The guidelines also address technical aspects of radiation therapy, suggest dosing and fractionation schedules and include a brief discussion of the different types of radiation delivery methods.

The task force concluded that the appropriate use of any of the major radiation modalities results in similar cancer control and cosmetic outcomes. The guideline also considers the use of drug therapies such as chemotherapy, biologic and immunotherapy agents in combination with radiation.

Read the executive summary of Definitive and Postoperative Radiation Therapy for Basal and Squamous Cell Cancers of the Skin: An ASTRO Clinical Practice Guideline and the full-text of the guideline in PRO.

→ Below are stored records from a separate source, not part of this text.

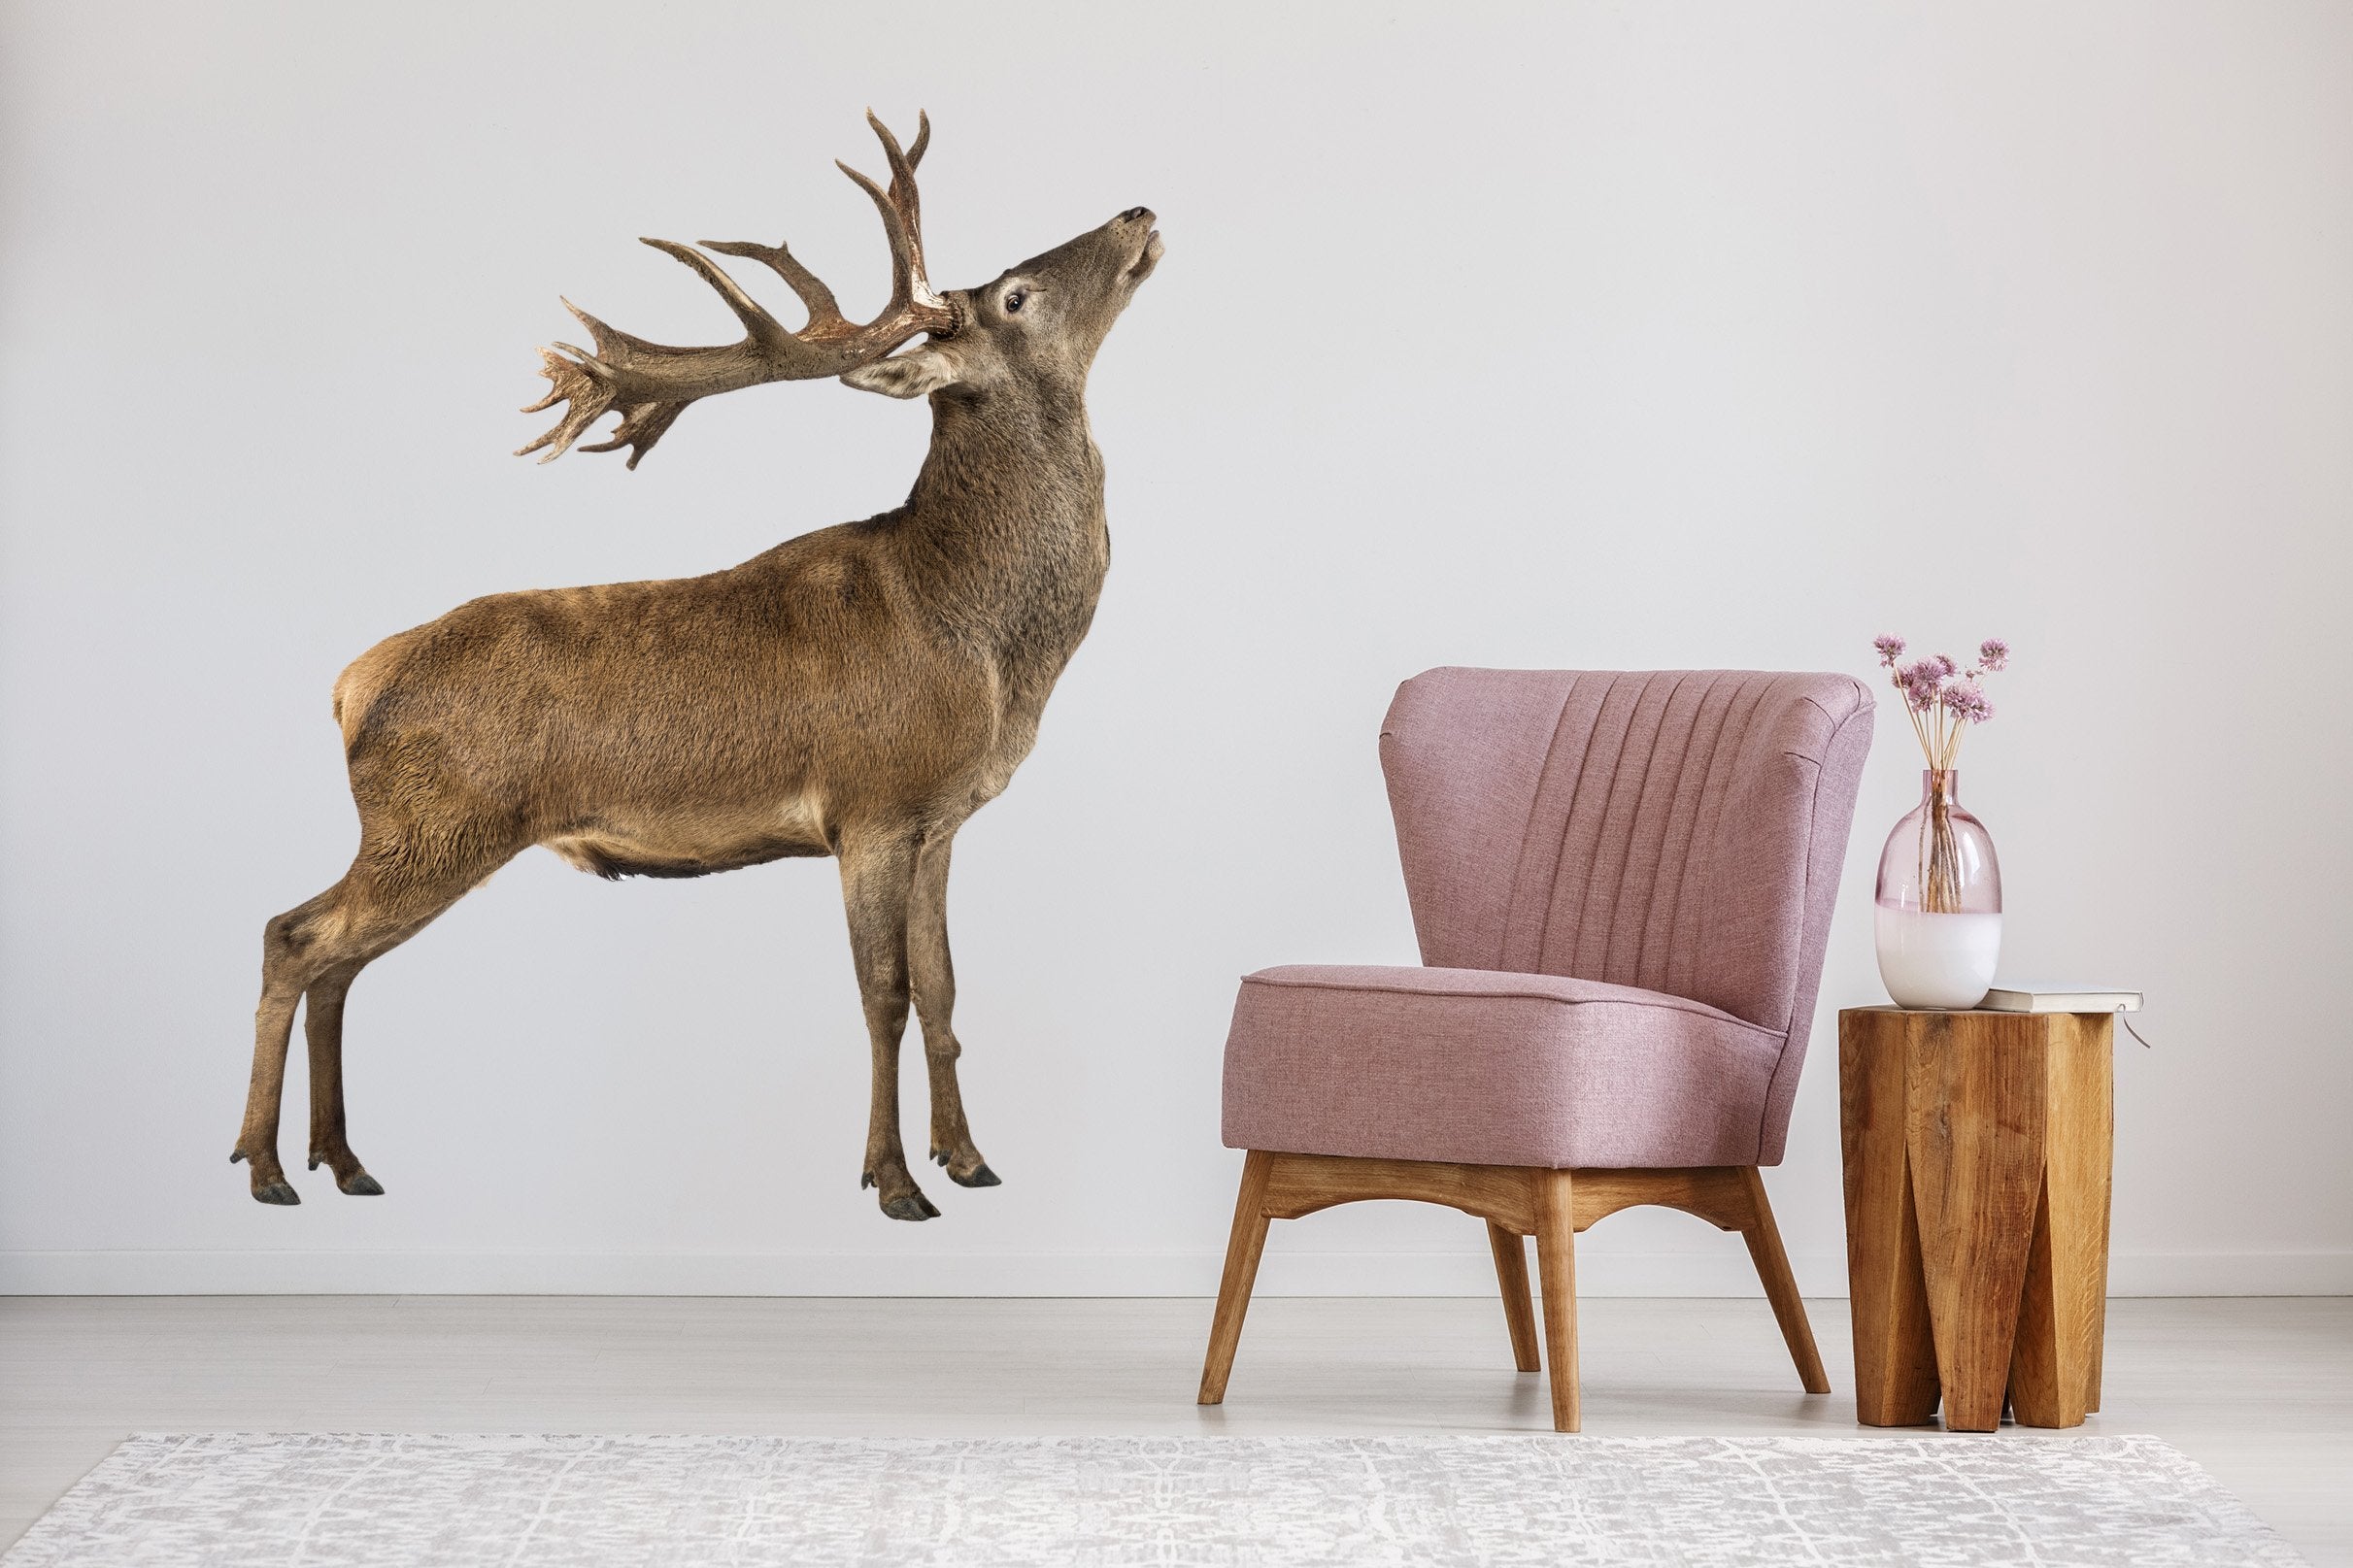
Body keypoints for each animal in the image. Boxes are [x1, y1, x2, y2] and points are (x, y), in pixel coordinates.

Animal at [232, 112, 1162, 1222]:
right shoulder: (870, 805)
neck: (977, 635)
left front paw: (969, 1157)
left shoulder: (939, 819)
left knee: (334, 961)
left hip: (423, 831)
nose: (1137, 211)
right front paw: (893, 1181)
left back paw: (343, 1160)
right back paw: (266, 1166)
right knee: (293, 934)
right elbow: (882, 995)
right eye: (1016, 294)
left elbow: (941, 989)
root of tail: (348, 684)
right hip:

Phillip Devlin, MD, FASTRO, is a world renowned brachytherapist practicing medicine at Harvard Medical School. He is the author of two acclaimed textbooks and scores of academic articles regarding the development of brachytherapy and skin applications. He serves as chair of the task force that developed the guideline.

Anna Likhacheva, MD, is an internationally recognized radiation oncologist and brachytherapist who leads the teaching effort for ABS/ASTRO in the area of brachytherapy and skin cancer. She currently practices radiation oncology at Sutter Medical Center in Sacramento, California, and serves as vice-chair of the task force that developed the guideline.